■ INSTRUCTION ■
Copy out, word for word, the data from its first line through the line containing "For every layout", both ends included.

■ INPUT RECORDS ■
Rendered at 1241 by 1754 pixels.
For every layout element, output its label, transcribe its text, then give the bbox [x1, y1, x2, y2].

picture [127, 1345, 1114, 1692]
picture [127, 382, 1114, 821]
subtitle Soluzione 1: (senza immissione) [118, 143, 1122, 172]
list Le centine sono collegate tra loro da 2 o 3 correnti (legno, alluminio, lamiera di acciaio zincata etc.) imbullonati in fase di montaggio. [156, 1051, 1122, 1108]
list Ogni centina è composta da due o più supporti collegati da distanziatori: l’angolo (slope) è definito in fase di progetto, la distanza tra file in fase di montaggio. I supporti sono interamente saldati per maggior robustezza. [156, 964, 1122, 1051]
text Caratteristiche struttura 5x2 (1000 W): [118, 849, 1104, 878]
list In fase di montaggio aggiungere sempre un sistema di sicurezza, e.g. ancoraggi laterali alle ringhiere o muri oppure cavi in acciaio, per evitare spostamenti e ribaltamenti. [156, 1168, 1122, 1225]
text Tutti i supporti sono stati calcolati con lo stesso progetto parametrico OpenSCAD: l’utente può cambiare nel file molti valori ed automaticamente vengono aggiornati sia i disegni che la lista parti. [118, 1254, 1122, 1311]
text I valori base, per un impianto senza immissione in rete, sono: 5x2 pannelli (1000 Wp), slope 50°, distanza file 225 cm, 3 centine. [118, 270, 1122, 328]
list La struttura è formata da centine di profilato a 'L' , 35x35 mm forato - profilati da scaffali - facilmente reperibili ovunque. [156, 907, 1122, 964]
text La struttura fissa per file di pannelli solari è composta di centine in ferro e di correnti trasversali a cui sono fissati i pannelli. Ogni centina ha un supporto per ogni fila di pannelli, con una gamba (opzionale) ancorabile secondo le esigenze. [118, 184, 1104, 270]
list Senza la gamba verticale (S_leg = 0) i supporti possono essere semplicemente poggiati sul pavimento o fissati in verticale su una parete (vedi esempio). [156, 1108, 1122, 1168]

■ RIGHT ANSWER ■
Rendered at 1241 by 1754 pixels.
For every layout element, output its label, transcribe its text, then give the bbox [x1, y1, x2, y2].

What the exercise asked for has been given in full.